Segment Start: Document extract
DescribePixelFormat is a way to force the system to tell you what pixel format you're actually getting. It copies the internal specifications out into a pixelFormatDescriptor structure, for you to look at. We don't really need this right now.
MEANING: You can examine what OpenGL gave you, to see in what ways it matched the pixelFormatDescriptor you asked for. In our drugstore story, we are opening the bottle to see what's inside. This could happen before, or after, we buy it (execute SetPixelFormat.)
4. Managing a Rendering Context.
Using Visual C++, the recommended method is to create the window's DC each time the program draws to the window. As part of creating that DC we will make the RC current (turn it on.). The code is on pages 119-120 of the handout.
In the OnCreate method of the COpenglView class, we will do these things:
0. call CClientDC to create a temporary (but typical) Device Context;
1. Create a pixelFormatDescriptor;
2. call ChoosePixelFormat to see what is available for this DC;
3. call SetPixelFormat to put that option into effect in this DC;
4. call wglCreateContext to provide a handle (m_hRC) for this RC.
The temporary DC evaporates at the end of this OnCreate program segment. Its job is over.
Then, when we actually draw something (with the OnDraw method of the same class)
1. wglMakeCurrent(pDC->m_hDC, m_hRC); // just like we said we would...
2. DrawWithOpenGl(); // We call the function that we ourselves will have to write
3. wglMakeCurrent(pDC->m_hDC, NULL); // kill that sucker (turn
off the RC.)
Segment End: Document extract
Segment Start: Supplied material
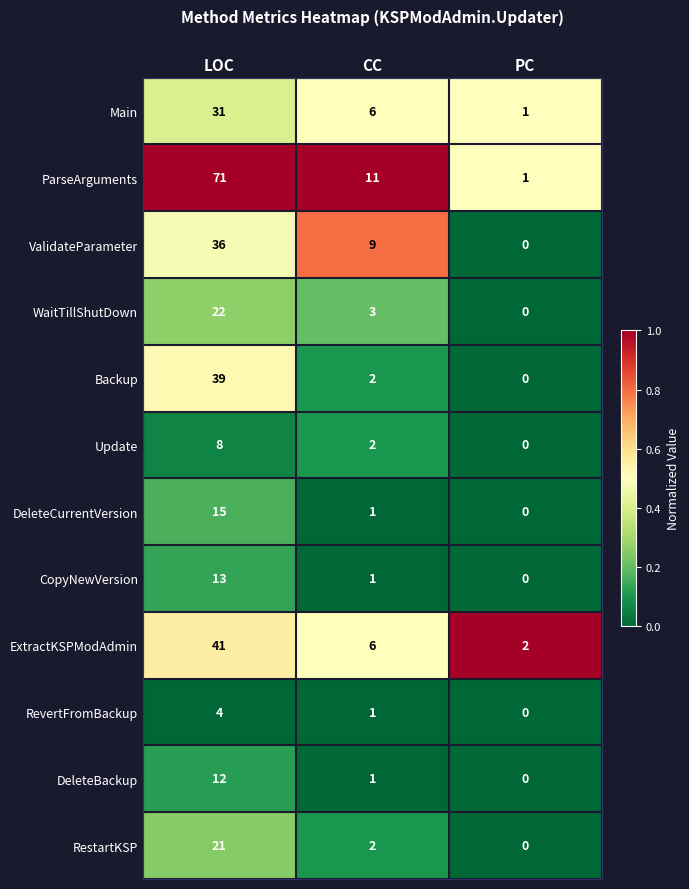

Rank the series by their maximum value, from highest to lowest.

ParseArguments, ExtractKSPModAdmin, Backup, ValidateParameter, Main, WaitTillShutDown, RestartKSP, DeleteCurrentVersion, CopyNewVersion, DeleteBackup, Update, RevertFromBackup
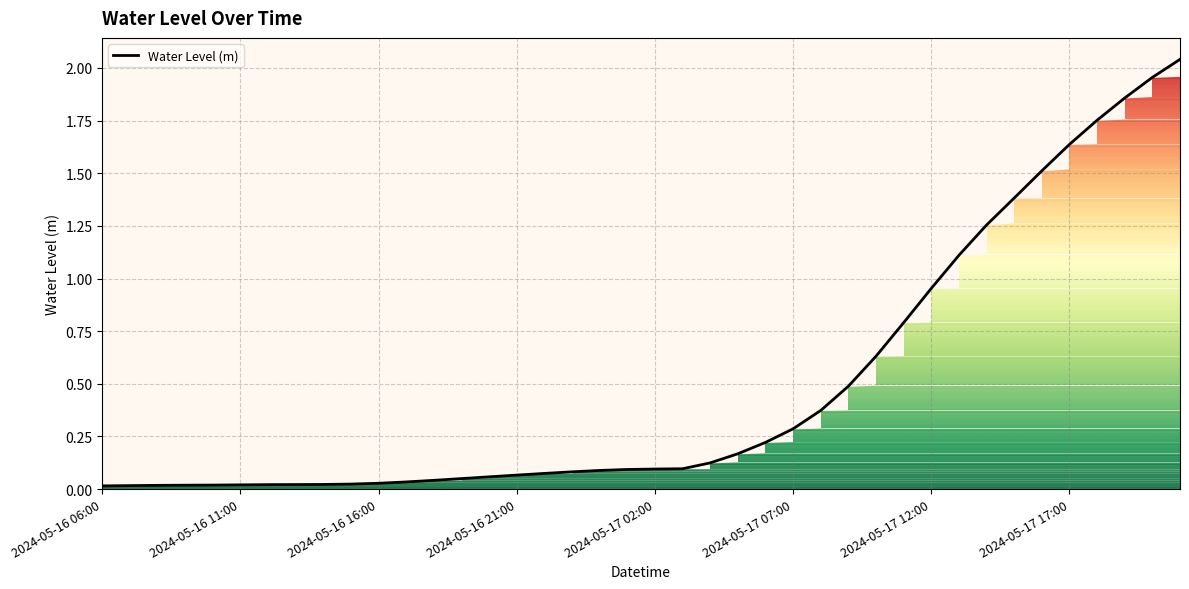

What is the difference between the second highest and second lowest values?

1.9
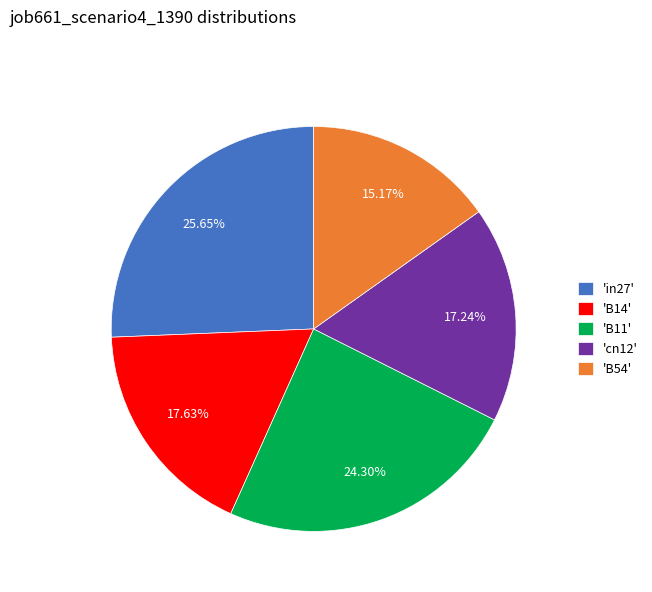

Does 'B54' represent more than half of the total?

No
Segment End: Supplied material
Problem A:
Give only the count of rows that contain the string "highest".
Problem B:
Extend the text on setting up an OpenGL rendering context in Visual C++ from the point where it stops.
The rows are unrelated to the text.

Response A:
2

Response B:
Fairly simple to do, messy to look at. pDC is the parameter for the current DC, which was passed to OnDraw. Like all good Windows methods associated with the screen image, OnDraw has to receive a DC so it knows where to do its stuff.
5. Turning off the lights afterward
The OnDestroy method on page 120 has the simple job of calling wglDeleteContext(m_hRC) which deallocates the memory used by the RC. The DC that was using it will be destroyed in the cleanup the WM_PAINT message at a higher level. (The WM_PAINT handling process called OnDraw, and will be ending up after OnDraw is finished.)
6. DOING IT. Please work through the explicit instructions on pages 122-130, to construct your minimum-GL application and get it running! Do it soon, because any second now a Project Assignment is going to arrive.
Ah, I hear it now!
P1.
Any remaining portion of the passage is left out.